- Titles
- Genre: Entertainment chat show
- Developed by: UMTV
- Presented by: Chris Moyles
- Theme music composer: Vibe Music Imaging
- Country of origin: United Kingdom
- Original language: English
- No. of seasons: 1
- No. of episodes: 65

Production
- Executive producer: Chris Evans
- Producer: Greg Bower
- Production locations: London, England
- Running time: 30 minutes

Original release
- Network: five
- Release: 23 September – 20 December 2002

Related
- Live with Christian O'Connell

= Live with Chris Moyles =

Live With Chris Moyles was a short-lived British comedy chat show on five, which aired weekdays at 7pm. The show was filmed in front of a live audience in a bar in London.

The show consisted of Moyles' unique take on the day's news, interactive fun and games with competitions such as 'Dancing Letters', and celebrity guests dropping in for a pint and a chat.

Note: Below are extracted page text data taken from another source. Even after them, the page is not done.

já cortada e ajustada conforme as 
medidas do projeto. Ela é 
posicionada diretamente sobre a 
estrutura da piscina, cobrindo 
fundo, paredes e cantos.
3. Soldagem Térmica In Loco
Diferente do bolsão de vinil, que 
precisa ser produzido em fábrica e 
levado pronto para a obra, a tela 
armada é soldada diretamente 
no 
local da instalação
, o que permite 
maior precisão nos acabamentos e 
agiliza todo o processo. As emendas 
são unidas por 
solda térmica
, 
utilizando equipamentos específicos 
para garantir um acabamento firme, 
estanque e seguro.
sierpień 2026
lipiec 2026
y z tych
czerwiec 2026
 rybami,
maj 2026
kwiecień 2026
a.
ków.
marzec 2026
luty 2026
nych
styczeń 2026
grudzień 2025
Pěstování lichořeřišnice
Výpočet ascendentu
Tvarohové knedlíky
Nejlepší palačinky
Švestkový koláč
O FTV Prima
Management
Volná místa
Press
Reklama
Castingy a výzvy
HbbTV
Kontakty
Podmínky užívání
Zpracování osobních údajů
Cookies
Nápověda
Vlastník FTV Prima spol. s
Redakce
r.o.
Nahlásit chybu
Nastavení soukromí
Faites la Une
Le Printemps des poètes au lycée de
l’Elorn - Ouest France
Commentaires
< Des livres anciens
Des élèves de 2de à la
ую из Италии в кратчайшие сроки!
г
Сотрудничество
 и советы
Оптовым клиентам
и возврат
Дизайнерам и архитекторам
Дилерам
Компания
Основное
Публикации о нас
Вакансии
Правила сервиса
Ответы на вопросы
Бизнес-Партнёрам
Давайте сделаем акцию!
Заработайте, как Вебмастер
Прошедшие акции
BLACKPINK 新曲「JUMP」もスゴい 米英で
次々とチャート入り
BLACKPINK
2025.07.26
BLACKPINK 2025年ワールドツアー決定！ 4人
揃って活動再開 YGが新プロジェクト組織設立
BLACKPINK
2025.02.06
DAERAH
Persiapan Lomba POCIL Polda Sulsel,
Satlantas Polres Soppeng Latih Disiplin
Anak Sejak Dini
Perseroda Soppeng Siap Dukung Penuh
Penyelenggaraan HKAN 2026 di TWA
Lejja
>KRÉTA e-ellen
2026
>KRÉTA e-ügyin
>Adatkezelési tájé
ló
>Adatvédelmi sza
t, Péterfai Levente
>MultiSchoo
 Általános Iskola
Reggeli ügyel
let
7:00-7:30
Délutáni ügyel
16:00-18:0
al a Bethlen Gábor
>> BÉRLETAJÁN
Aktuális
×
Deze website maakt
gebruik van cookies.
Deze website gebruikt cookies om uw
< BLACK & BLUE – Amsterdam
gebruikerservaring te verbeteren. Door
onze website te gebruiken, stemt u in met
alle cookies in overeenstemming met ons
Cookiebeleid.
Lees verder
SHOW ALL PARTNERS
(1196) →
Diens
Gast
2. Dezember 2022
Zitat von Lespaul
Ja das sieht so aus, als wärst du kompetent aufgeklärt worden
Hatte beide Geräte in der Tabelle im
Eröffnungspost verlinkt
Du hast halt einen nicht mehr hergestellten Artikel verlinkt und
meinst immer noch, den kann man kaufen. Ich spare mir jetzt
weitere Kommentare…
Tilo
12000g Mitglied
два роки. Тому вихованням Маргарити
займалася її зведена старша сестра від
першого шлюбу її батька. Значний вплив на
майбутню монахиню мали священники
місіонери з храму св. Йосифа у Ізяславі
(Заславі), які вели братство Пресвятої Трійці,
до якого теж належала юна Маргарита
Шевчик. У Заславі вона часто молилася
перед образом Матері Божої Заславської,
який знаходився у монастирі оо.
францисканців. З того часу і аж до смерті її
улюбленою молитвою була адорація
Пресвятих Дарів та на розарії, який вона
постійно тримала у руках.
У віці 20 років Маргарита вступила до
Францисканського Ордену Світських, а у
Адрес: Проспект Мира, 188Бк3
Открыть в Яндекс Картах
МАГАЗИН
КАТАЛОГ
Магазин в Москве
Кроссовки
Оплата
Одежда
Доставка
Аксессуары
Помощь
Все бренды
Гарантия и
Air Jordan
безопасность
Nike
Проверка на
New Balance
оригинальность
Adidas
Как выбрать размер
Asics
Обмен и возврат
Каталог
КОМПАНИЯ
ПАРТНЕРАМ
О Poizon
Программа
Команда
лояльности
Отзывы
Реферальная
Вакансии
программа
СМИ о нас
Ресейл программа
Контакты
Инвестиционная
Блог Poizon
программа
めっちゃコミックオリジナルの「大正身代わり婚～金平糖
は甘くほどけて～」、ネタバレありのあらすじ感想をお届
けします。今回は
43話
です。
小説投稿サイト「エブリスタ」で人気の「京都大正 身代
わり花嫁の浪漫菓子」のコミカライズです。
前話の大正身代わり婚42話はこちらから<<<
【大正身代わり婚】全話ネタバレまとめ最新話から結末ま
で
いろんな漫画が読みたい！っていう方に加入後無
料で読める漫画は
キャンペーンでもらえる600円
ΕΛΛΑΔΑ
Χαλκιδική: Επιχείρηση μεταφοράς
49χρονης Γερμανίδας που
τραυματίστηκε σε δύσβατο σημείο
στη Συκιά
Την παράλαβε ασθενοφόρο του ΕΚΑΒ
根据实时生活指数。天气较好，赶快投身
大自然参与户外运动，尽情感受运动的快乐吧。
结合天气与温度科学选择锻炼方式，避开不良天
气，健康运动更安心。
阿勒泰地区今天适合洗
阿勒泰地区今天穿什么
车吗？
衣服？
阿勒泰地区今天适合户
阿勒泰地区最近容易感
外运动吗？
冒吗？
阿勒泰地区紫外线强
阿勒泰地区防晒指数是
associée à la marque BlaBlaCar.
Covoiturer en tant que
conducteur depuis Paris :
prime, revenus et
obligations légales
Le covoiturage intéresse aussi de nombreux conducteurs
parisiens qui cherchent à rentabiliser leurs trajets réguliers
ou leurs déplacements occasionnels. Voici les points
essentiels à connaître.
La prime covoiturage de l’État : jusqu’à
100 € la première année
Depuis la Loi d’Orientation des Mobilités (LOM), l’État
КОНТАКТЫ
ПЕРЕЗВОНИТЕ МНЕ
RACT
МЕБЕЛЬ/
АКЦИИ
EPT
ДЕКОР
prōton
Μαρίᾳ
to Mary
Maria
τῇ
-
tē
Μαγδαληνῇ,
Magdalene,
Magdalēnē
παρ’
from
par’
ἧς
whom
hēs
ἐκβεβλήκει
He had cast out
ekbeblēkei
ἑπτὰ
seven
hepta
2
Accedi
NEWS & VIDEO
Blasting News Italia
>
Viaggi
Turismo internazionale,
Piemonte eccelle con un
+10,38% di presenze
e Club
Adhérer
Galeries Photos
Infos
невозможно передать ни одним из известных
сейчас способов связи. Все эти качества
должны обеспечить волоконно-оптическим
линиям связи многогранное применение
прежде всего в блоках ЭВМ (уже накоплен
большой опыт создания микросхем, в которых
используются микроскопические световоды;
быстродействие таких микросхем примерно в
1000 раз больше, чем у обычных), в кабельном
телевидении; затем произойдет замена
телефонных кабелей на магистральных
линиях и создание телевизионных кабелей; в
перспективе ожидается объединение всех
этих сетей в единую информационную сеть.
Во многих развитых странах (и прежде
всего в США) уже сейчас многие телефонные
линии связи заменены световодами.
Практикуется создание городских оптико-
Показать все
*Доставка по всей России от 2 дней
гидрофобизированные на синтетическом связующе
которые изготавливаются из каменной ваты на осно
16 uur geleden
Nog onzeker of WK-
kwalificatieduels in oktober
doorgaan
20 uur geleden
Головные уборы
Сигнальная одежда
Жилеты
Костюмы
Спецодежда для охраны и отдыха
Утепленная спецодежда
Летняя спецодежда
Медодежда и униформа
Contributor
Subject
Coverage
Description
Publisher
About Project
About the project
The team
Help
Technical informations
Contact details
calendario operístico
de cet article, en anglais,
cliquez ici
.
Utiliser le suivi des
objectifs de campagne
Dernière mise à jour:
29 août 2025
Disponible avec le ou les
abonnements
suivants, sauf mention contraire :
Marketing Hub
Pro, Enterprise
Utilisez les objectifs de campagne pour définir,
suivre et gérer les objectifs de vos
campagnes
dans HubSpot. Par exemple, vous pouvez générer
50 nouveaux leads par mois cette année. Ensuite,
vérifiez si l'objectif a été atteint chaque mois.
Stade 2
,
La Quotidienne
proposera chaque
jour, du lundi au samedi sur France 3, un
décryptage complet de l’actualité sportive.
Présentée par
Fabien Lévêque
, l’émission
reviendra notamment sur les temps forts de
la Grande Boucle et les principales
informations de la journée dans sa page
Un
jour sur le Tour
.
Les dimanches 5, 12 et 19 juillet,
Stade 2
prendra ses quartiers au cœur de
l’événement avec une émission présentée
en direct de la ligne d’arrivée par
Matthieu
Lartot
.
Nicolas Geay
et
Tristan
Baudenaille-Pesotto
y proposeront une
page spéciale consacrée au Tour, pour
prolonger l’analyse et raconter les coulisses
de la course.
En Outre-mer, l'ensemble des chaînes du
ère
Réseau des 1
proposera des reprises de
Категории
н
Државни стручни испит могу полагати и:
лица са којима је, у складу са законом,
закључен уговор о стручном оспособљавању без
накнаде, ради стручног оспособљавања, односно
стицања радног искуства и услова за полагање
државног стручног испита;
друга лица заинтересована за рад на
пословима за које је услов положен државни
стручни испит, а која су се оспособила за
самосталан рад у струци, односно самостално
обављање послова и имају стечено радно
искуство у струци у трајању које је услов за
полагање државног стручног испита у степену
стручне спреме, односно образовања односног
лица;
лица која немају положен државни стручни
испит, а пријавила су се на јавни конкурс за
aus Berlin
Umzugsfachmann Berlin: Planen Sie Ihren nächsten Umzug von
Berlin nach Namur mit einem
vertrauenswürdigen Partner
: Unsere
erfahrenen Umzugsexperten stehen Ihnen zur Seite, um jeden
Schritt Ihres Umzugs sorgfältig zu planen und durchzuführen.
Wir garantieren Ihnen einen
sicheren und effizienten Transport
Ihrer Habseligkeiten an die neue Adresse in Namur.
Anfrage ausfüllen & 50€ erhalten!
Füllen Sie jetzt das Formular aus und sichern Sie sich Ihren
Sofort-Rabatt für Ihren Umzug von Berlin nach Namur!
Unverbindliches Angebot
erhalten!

Chris Moyles talks about this show in The Difficult Second Book. In it he says how after a show he had a conversation with the producer, radio DJ and owner of UMTV, Chris Evans. During the conversation Moyles said he did not like the way the show was being made and that anyone could present it, and wanted to give it a unique style for his personality. After this Evans avoided Moyles until the end of the show's run. Although the show was commissioned for a second series, whilst Moyles was on holiday his agent was sent a press release saying that Christian O'Connell was the new host of the show and that Moyles was moving on to do other projects for Five.